EXERCISE BRIEF - Pick out every line in the data below that contains the word "Baterías", and copy each one.

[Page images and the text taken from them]
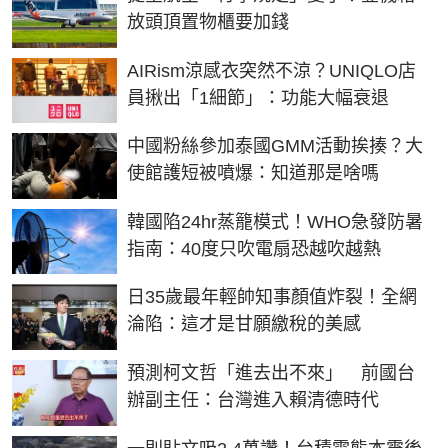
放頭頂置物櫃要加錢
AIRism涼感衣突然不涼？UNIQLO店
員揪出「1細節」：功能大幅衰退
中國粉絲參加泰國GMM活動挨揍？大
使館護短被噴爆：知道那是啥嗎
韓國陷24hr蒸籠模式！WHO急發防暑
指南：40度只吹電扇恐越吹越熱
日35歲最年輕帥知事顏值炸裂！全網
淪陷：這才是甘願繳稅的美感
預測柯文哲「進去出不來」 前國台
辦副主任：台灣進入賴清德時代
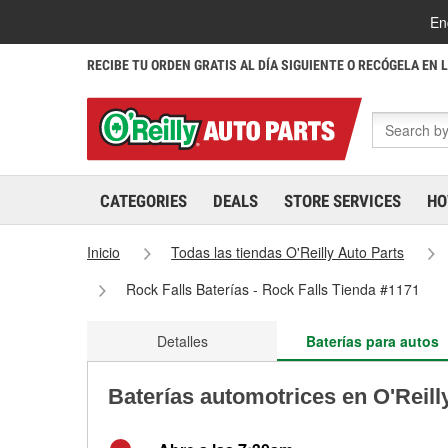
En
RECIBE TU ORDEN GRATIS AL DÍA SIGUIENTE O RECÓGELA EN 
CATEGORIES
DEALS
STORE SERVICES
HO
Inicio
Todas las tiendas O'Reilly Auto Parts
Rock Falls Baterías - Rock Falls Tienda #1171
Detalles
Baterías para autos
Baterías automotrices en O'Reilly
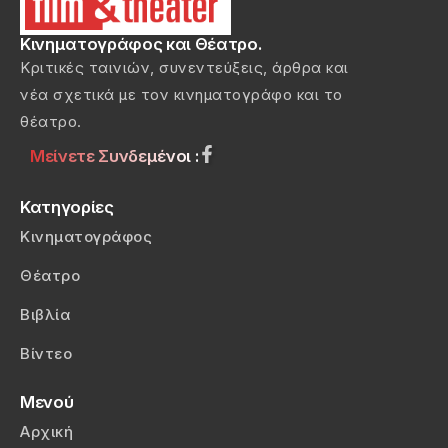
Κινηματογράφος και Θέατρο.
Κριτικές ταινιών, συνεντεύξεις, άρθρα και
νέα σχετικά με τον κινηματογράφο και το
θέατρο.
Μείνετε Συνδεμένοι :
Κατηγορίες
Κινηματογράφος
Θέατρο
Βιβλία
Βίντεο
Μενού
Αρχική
--
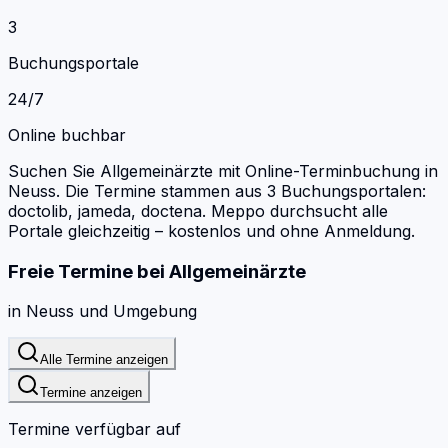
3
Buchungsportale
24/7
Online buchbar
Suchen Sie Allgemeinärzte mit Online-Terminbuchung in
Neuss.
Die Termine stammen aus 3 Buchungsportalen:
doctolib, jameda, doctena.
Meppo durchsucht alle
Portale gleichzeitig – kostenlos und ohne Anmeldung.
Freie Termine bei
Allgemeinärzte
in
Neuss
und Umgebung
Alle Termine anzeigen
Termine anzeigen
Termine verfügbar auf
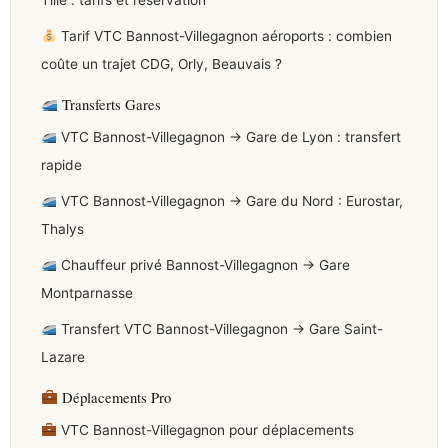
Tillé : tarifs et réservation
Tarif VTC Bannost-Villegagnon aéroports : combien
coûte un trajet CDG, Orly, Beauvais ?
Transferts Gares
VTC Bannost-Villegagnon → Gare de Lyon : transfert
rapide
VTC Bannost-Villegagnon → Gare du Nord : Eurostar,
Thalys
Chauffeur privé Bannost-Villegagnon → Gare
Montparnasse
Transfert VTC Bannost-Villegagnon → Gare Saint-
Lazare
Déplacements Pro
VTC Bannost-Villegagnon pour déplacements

COMPLETED TASK -
Rock Falls Baterías - Rock Falls Tienda #1171
Baterías para autos
Baterías automotrices en O'Reilly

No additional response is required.